It is observed, preliminarily, that "[a] party has the right to plead his case in his own way unless it is clearly in nonconformity with an applicable rule of pleading." First National Bank v. Blakeslee, 4 Conn. Sup. 354 (Super.Ct. 1936). Practice Book § 108, entitled " General Rules of Pleading — Fact Pleading," provides, in part:
[e]ach pleading shall contain a plain and concise statement of the material facts on which the pleader relies, but not of the evidence by which they are to be proved. . . . If any such pleading does not fully disclose the ground of claim or defense, the court may order a fuller and more particular statement. . . . (Emphasis added).
With respect to the complaint, Practice Book Section 131 provides, in part, that it "shall contain a concise statement of the facts constituting the cause of action. . . ." And, Section 141 states: "[w]here the plaintiff desires to make a copy of any document a part of his complaint, he may, without reciting or annexing it, refer to it as Exhibit A, B, C, etc., as fully as if he had set it out at length. . . ." Requests to revise are governed by Practice Book Sections 147 through 149. Section 147 provides, in part, as follows:
In 1978, the former motion for a "more specific statement" was changed to a request to revise, to obtain a "more complete or particular statement." Its function remains unaltered . . . and the new motion serves essentially the same purpose. As such, prior caselaw as to the old practice book rule can be used to determine the applicability of the new section. See, Kileen v. General Motors Corporation, 36 Conn. Sup. 347, 348, 421 A.2d 874 (Super.Ct. 1980).
Whenever any party desires to obtain (1) a more complete or CT Page 8811-B particular statement of the allegations of an adverse party's pleading, or . . . (3) separation of causes of action which may be united in one complaint when they are improperly combined in one count . . . the party desiring any such amendment in an adverse party's pleading may file a timely request to revise that pleading.

◆ ◆ ◆ ◆ ◆

__WHAT YOU SHOULD DO__. Edit the stretch of the pleading-rules text starting at "It is observed, preliminarily, that" and ending at "statement. . . . (Emphasis added).", replacing "pleader" with "party", and give that stretch back.

__DATASET EXCERPT__.
◆ ◆ ◆ ◆ ◆

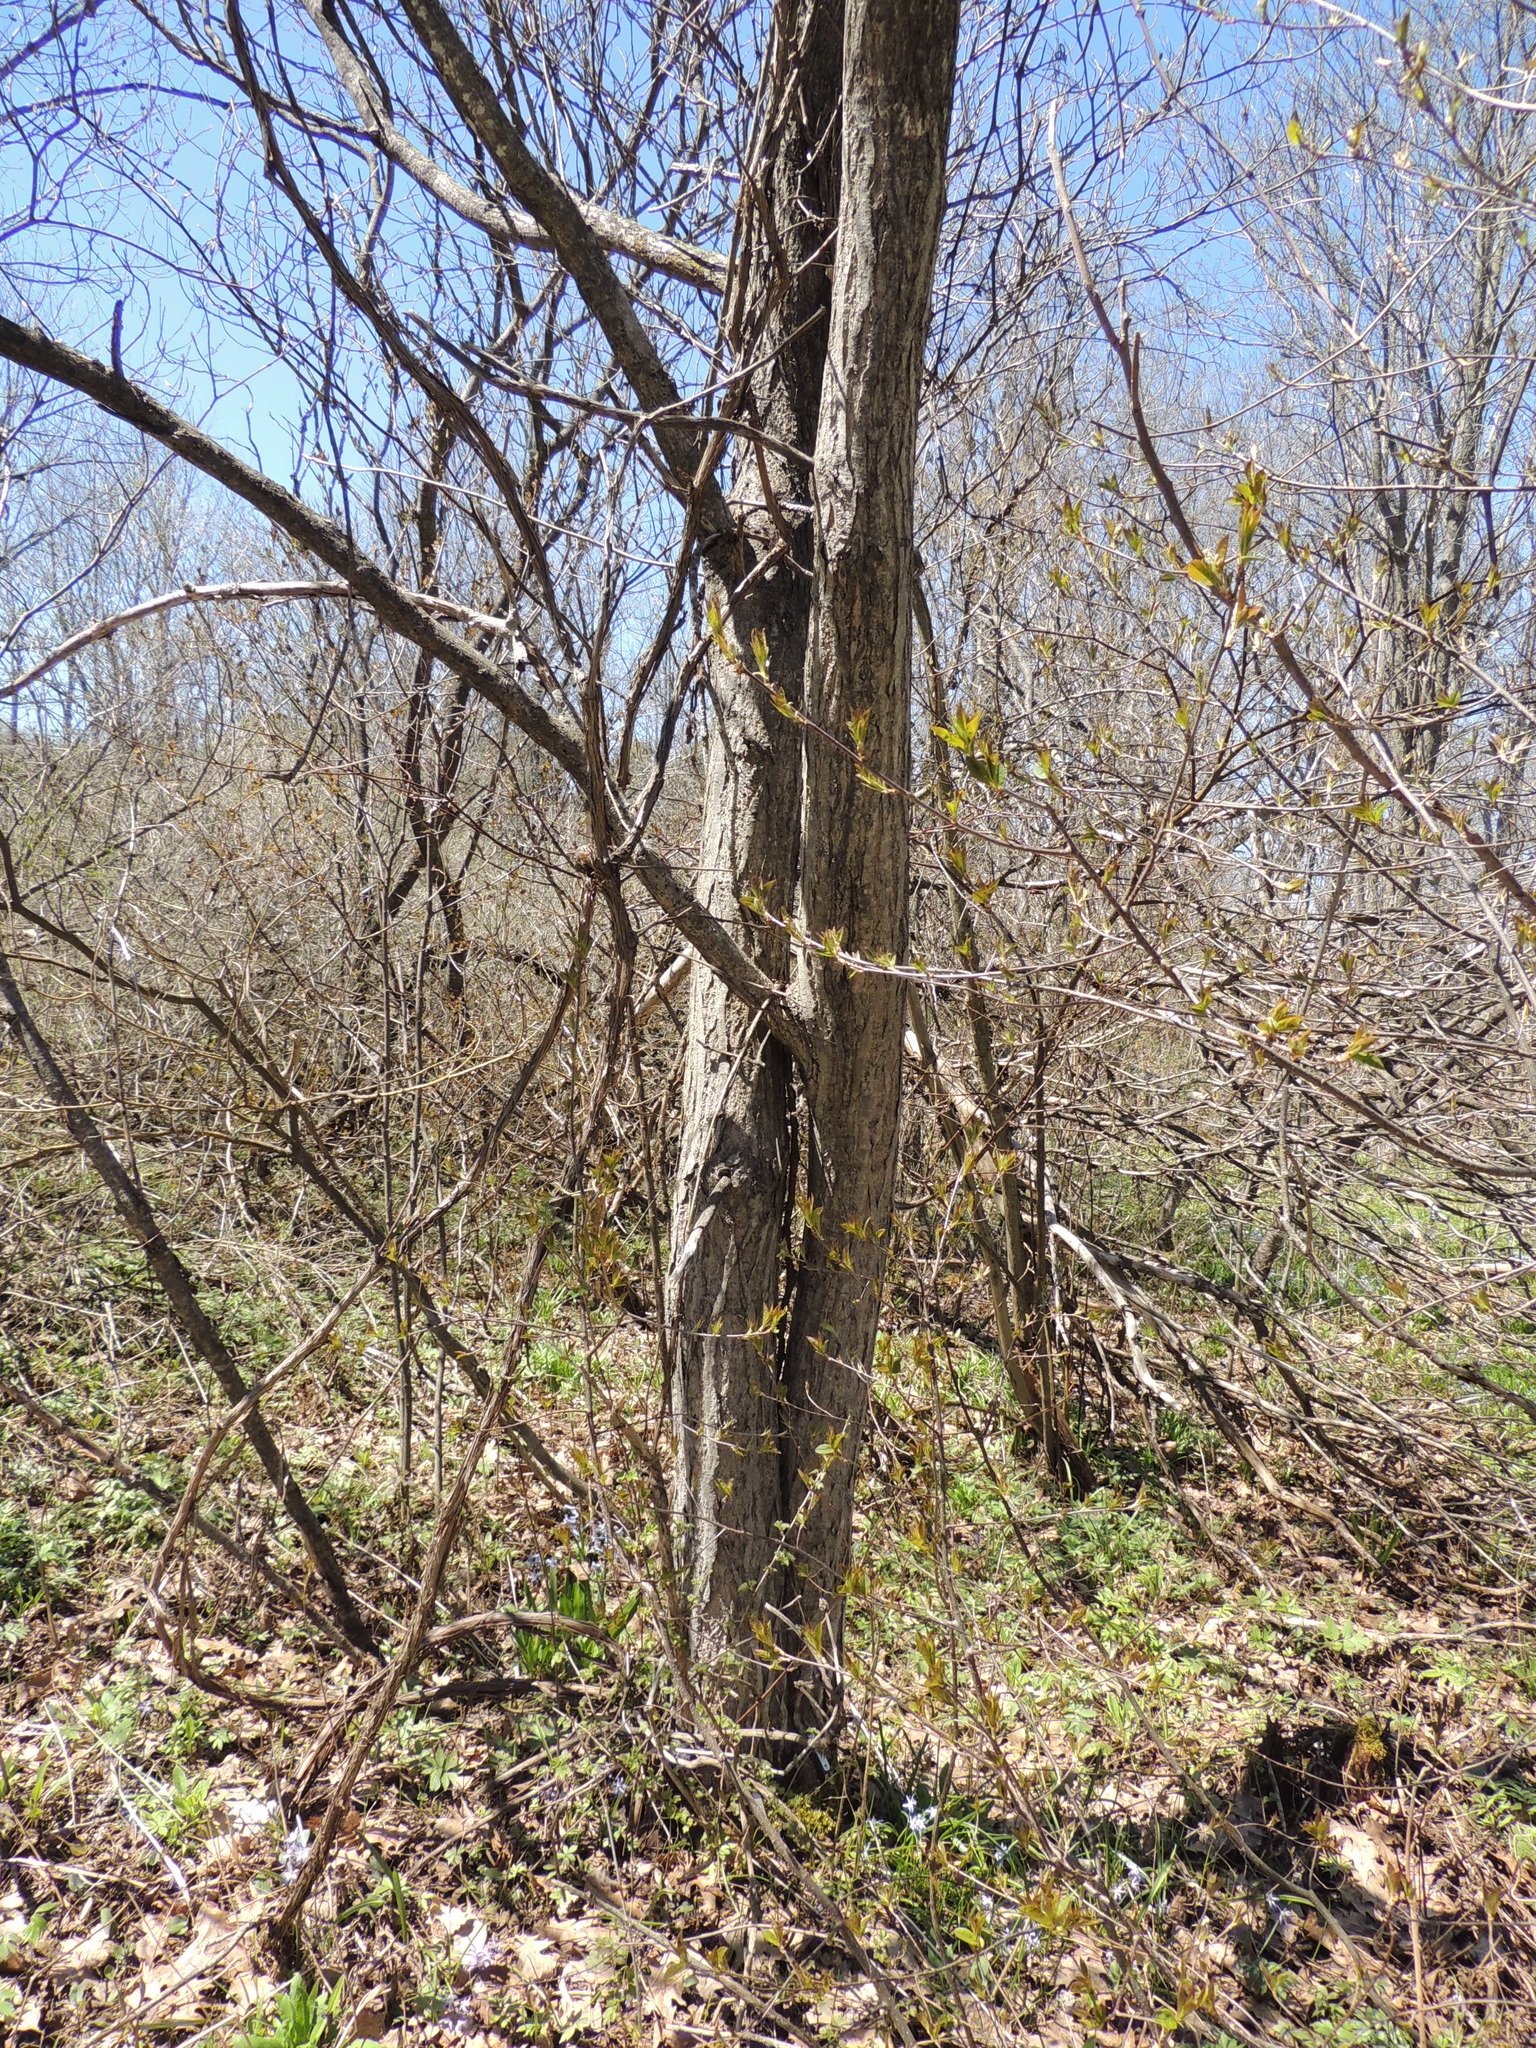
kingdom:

◆ ◆ ◆ ◆ ◆

__EXERCISE OUTPUT__.
It is observed, preliminarily, that "[a] party has the right to plead his case in his own way unless it is clearly in nonconformity with an applicable rule of pleading." First National Bank v. Blakeslee, 4 Conn. Sup. 354 (Super.Ct. 1936). Practice Book § 108, entitled " General Rules of Pleading — Fact Pleading," provides, in part:
[e]ach pleading shall contain a plain and concise statement of the material facts on which the party relies, but not of the evidence by which they are to be proved. . . . If any such pleading does not fully disclose the ground of claim or defense, the court may order a fuller and more particular statement. . . . (Emphasis added).